The marinas in the Miami area that allow live aboards that I'm aware of, DO have waiting lists @ most of them, some lists being rather lengthy. You do not need to already have your boat, BUT you do have to be able to tell them what the length overall and the draft of the boat will be and most want the beam as well. Also, if you get put on the list and your name comes up and you do not have your boat ready to go into the slip immediately, you forfeit your spot and have to go back to the end of the list and wait all over again. 

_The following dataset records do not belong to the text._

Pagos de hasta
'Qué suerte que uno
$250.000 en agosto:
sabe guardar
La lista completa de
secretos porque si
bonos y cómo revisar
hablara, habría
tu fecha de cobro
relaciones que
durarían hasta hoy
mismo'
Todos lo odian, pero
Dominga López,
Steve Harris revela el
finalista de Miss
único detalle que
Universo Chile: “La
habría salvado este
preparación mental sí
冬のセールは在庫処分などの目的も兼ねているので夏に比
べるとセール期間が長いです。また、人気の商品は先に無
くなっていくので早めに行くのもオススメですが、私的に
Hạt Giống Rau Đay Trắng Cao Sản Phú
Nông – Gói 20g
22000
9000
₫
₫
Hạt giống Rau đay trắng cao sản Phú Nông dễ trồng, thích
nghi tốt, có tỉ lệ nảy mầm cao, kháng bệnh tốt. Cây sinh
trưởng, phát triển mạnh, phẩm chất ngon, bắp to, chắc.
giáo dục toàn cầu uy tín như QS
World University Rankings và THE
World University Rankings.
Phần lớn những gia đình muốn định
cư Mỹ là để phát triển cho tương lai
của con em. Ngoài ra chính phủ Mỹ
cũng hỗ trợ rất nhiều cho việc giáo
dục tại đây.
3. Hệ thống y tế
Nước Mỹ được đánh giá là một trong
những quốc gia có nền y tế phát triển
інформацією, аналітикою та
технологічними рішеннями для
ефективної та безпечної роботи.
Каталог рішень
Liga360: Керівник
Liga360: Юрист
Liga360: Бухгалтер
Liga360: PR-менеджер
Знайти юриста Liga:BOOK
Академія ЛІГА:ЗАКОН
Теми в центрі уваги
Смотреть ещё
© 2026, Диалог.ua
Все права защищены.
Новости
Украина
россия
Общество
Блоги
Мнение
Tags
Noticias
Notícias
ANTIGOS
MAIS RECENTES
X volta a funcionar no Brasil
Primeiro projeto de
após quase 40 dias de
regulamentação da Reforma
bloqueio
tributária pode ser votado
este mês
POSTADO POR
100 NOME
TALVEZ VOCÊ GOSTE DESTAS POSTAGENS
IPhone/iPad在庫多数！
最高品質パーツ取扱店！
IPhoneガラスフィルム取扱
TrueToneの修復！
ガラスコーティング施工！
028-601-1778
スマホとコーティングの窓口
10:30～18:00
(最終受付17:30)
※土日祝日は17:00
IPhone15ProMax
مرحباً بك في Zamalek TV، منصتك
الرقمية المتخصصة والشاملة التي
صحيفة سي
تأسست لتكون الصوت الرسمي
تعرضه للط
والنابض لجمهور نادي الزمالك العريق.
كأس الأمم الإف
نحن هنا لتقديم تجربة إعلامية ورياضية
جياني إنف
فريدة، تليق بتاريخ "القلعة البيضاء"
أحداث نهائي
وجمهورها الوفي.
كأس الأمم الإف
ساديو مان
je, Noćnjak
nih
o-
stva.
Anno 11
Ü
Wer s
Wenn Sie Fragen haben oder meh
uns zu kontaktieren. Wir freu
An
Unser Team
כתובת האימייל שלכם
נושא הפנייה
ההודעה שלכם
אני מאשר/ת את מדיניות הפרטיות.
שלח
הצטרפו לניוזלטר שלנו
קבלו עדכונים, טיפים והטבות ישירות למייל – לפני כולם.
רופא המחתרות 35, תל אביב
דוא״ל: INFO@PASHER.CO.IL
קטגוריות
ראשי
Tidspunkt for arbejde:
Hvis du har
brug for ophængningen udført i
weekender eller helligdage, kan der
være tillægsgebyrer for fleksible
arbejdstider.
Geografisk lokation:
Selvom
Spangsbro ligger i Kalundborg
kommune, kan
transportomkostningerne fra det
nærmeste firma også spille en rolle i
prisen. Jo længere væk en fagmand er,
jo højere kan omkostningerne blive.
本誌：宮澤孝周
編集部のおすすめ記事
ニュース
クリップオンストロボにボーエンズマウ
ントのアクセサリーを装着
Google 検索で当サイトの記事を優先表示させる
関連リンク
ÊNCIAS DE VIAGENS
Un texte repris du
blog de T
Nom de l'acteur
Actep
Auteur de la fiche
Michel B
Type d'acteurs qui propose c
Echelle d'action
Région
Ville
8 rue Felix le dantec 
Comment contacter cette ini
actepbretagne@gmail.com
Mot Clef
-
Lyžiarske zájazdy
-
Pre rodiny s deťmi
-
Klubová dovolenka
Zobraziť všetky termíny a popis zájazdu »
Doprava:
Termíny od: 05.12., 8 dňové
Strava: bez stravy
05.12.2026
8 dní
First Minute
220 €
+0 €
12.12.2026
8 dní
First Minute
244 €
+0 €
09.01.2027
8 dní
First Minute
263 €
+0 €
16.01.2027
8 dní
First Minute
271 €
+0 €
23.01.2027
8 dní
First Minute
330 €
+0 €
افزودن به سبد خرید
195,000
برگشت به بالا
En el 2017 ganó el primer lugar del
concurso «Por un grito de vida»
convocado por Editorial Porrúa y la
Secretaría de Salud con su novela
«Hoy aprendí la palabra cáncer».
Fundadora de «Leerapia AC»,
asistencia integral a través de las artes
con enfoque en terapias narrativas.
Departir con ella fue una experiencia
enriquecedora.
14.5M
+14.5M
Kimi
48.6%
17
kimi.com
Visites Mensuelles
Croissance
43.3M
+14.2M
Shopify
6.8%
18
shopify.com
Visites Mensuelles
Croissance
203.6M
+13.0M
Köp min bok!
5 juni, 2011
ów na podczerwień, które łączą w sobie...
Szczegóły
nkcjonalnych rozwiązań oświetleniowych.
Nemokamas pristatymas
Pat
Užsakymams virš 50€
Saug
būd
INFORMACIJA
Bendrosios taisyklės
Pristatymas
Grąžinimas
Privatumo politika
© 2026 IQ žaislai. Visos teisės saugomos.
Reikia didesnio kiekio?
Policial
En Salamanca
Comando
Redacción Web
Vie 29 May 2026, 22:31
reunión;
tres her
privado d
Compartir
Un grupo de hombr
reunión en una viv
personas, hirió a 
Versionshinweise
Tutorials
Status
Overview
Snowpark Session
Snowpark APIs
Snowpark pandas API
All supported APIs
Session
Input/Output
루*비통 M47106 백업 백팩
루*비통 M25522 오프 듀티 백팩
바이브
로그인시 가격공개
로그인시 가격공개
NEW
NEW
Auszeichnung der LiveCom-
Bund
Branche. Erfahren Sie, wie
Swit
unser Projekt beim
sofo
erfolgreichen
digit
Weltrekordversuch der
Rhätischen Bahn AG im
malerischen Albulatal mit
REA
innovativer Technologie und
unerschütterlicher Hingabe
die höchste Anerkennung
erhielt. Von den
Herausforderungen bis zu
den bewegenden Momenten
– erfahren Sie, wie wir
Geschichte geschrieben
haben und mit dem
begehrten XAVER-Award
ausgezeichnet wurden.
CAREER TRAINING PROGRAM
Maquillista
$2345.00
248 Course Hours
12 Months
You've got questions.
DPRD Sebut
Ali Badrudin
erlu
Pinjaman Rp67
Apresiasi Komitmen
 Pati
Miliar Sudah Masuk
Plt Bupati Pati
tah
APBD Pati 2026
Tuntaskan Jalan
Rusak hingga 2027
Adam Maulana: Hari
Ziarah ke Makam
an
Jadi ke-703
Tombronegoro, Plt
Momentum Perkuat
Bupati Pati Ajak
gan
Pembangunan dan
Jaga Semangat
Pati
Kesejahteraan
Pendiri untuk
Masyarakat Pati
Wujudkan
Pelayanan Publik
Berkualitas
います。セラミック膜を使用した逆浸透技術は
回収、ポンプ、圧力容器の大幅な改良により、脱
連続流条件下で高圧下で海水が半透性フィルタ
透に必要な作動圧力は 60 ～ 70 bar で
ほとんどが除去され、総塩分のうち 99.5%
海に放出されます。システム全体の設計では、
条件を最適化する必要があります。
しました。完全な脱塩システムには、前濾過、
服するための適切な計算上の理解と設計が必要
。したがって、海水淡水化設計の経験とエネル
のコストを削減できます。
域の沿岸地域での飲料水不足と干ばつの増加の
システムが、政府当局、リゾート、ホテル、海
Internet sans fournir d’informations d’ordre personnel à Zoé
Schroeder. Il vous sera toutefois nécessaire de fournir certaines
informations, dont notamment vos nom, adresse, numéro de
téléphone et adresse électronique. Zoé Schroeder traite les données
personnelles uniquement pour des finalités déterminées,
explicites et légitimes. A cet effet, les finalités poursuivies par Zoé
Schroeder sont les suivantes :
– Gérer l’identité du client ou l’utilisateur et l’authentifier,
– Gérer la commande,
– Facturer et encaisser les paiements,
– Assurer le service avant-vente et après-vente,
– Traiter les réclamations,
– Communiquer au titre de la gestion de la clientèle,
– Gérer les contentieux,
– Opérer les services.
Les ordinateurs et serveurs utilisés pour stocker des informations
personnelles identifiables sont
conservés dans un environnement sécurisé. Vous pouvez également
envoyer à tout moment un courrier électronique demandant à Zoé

However, there is one marina, in particular, that is worth all of this hassle, simply because of the extremely low cost and it's location...almost directly across the ICW from Miamimarina, the center of the city. The name of the marina is Pelican harbor Marina. It allows liveaboards all year, does not add on a live aboard fee (as alot of marinas do), and is only $21/ft/month, which is alomost unheard of in Miami. It is part of the state park system and this is why it's so inexpensive. Needless to say, there is a waiting list. They do not even charge seperately for electric! Their # 305-754-9330.
If you are willing to be about 8 miles North of Miami, another good price is at Hollywood Marina, which allows live aboards all year, has no live aboard fee, doesn't charge electric, and is $24.48/ft/month. Their # 954-921-3035.
Miami Beach Marina is $65/ft/month, with a $90 electric fee. Rickenbacker marina is $19.44/ft/month but adds a $120/month live aboard fee and Dinner Key marina is $21.40/ft/month 305-579-6980. These were the rates for 2010 and may have changed. I hope this helps!


----------



## sailor wench

Dinner Key also has moorings.....FYI


----------



## easygoing

You are correct Dinner Key has mooring bouy. It cost around $350.00 mo. but included in the rate is free dingy pickup and drop off.


----------



## bvander66

Spent a few months last year and year before at Dinner Key. Great place, very friendly staff. Mooring fee includes dingy dockage, showers, weekly pump out and laundry access. As well they run a curtousy launch from 8am to ~5pm. Staff is super friendly and helpful. Bus stop right there, close to a lot of shops and metro rail. They have a dock avail which you can book for 2 hrs to fill watertanks, wash down ect.


----------



## Melrna

I live in Rickenbacker Marina. Nice place to live. Great hurricane hole and only marina to survive Andrew and Wilma. PM me if you have any questions. BTW my Hunter 36 is for sale.


----------



## sailortrash

Have you thought about going else where? Wilmington NC is a great place and good dockage for 8.00 per ft a month


----------